> [EXERCISE]: Transcribe the listing below only from the line with "right ankle: (441, 647, -3)" up to and including the line with "right ankle: (513, 514, 70)".
-- -- --
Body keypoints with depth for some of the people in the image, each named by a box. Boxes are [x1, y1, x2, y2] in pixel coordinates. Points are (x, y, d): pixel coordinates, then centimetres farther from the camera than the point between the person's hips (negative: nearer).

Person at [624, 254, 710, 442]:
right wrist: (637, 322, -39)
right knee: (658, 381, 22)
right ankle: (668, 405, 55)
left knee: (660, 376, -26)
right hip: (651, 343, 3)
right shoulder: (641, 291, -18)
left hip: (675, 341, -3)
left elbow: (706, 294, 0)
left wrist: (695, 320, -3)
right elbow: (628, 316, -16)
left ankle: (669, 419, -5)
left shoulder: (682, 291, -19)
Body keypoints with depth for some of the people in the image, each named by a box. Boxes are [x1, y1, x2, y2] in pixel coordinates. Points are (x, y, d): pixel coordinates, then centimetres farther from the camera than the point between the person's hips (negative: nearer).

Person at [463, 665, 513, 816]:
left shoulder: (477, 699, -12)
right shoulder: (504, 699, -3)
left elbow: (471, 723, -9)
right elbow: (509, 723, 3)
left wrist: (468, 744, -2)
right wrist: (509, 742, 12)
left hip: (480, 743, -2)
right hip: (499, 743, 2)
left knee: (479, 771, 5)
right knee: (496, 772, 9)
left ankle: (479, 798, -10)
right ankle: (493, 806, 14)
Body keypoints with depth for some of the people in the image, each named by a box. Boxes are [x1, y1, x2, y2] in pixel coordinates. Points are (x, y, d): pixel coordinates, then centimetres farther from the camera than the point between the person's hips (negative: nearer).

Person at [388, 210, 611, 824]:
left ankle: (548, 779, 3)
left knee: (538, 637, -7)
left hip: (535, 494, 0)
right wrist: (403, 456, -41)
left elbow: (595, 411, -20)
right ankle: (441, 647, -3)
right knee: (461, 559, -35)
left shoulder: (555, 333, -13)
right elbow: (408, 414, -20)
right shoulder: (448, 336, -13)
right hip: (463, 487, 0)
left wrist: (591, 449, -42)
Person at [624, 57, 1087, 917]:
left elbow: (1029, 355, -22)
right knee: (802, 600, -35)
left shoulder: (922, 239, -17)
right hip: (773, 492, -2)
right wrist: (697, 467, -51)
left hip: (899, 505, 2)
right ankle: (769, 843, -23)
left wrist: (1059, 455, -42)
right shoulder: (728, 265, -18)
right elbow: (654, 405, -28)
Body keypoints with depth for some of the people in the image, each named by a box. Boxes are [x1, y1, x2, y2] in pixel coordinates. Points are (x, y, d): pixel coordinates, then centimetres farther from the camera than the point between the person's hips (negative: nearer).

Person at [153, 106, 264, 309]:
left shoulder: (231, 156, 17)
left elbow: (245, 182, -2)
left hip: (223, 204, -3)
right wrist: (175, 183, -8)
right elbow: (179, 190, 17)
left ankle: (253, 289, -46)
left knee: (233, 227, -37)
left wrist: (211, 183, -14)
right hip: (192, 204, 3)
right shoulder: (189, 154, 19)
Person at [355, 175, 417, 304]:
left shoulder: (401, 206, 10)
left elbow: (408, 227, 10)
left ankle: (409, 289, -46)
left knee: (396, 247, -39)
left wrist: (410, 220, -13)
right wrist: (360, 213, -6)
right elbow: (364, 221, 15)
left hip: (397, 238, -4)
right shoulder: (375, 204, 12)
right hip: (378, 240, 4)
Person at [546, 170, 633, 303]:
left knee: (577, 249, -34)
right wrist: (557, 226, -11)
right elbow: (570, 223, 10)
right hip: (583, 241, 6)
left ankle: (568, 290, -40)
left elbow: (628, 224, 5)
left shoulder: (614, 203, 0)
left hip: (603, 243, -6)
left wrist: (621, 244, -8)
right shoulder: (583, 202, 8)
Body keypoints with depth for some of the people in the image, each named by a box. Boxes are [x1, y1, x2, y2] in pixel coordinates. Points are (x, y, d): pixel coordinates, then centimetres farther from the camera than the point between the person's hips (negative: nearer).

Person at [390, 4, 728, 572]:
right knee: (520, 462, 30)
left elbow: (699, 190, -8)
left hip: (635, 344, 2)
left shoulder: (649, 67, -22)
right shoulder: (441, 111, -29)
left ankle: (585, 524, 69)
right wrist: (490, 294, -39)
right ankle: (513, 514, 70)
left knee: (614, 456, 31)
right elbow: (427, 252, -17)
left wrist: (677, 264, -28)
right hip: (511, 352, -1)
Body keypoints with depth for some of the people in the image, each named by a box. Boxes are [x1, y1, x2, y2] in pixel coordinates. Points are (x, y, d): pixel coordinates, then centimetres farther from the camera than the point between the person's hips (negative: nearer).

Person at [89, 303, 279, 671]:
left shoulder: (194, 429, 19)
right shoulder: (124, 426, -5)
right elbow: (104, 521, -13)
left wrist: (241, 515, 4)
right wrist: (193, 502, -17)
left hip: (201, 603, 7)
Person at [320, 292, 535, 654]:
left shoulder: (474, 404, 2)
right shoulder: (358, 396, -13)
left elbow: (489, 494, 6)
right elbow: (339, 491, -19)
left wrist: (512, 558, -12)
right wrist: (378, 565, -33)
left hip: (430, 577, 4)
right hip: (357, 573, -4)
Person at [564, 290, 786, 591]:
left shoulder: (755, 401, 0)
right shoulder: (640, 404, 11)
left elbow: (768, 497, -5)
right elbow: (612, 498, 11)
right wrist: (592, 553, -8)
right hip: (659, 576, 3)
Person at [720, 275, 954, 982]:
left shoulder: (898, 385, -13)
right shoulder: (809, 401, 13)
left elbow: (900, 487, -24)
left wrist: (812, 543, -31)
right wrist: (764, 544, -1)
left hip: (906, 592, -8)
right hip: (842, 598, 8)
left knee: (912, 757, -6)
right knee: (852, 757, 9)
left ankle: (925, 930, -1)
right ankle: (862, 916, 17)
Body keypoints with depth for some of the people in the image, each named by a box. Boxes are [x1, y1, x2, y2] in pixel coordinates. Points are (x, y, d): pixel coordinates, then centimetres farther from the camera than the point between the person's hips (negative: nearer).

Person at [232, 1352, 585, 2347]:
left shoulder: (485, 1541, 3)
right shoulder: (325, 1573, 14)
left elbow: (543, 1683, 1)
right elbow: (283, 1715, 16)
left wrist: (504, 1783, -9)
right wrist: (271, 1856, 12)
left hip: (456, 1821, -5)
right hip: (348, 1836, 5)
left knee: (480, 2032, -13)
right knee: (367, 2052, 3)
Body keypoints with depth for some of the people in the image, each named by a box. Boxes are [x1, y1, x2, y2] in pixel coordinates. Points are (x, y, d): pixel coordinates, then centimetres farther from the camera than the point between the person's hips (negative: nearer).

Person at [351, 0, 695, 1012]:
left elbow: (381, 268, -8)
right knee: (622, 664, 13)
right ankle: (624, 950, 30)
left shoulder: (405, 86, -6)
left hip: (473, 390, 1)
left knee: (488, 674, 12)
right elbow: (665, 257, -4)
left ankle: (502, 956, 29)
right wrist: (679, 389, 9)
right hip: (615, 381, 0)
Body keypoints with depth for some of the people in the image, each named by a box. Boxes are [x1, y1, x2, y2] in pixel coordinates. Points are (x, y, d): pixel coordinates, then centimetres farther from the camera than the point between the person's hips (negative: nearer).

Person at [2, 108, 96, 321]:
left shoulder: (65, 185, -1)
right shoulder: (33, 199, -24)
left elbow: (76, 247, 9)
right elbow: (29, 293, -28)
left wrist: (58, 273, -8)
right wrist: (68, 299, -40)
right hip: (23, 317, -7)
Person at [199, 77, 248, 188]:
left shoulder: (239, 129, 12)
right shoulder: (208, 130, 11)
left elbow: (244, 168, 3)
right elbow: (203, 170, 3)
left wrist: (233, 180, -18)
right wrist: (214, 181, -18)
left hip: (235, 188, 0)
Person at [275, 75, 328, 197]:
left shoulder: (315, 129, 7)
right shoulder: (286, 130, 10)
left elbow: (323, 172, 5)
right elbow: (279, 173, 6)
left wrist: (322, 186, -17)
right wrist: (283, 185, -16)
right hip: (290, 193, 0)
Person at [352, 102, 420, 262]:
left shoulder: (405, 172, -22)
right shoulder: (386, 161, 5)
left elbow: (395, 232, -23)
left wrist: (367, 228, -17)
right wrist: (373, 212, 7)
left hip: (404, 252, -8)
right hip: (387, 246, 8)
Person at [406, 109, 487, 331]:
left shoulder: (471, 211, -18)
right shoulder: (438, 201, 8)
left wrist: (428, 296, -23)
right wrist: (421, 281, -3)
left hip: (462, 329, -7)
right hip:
-- -- --
> [RESULT]:
right ankle: (441, 647, -3)
right knee: (461, 559, -35)
left shoulder: (555, 333, -13)
right elbow: (408, 414, -20)
right shoulder: (448, 336, -13)
right hip: (463, 487, 0)
left wrist: (591, 449, -42)
Person at [624, 57, 1087, 917]:
left elbow: (1029, 355, -22)
right knee: (802, 600, -35)
left shoulder: (922, 239, -17)
right hip: (773, 492, -2)
right wrist: (697, 467, -51)
left hip: (899, 505, 2)
right ankle: (769, 843, -23)
left wrist: (1059, 455, -42)
right shoulder: (728, 265, -18)
right elbow: (654, 405, -28)
Body keypoints with depth for some of the people in the image, each named by a box. Boxes are [x1, y1, x2, y2] in pixel coordinates. Points are (x, y, d): pixel coordinates, then centimetres farther from the camera than the point between the person's hips (negative: nearer).

Person at [153, 106, 264, 309]:
left shoulder: (231, 156, 17)
left elbow: (245, 182, -2)
left hip: (223, 204, -3)
right wrist: (175, 183, -8)
right elbow: (179, 190, 17)
left ankle: (253, 289, -46)
left knee: (233, 227, -37)
left wrist: (211, 183, -14)
right hip: (192, 204, 3)
right shoulder: (189, 154, 19)
Person at [355, 175, 417, 304]:
left shoulder: (401, 206, 10)
left elbow: (408, 227, 10)
left ankle: (409, 289, -46)
left knee: (396, 247, -39)
left wrist: (410, 220, -13)
right wrist: (360, 213, -6)
right elbow: (364, 221, 15)
left hip: (397, 238, -4)
right shoulder: (375, 204, 12)
right hip: (378, 240, 4)
Person at [546, 170, 633, 303]:
left knee: (577, 249, -34)
right wrist: (557, 226, -11)
right elbow: (570, 223, 10)
right hip: (583, 241, 6)
left ankle: (568, 290, -40)
left elbow: (628, 224, 5)
left shoulder: (614, 203, 0)
left hip: (603, 243, -6)
left wrist: (621, 244, -8)
right shoulder: (583, 202, 8)
Body keypoints with depth for some of the people in the image, each named by a box. Boxes are [x1, y1, x2, y2] in pixel coordinates. Points are (x, y, d): pixel coordinates, then centimetres farther from the camera than the point between the person's hips (negative: nearer).

Person at [390, 4, 728, 572]:
right knee: (520, 462, 30)
left elbow: (699, 190, -8)
left hip: (635, 344, 2)
left shoulder: (649, 67, -22)
right shoulder: (441, 111, -29)
left ankle: (585, 524, 69)
right wrist: (490, 294, -39)
right ankle: (513, 514, 70)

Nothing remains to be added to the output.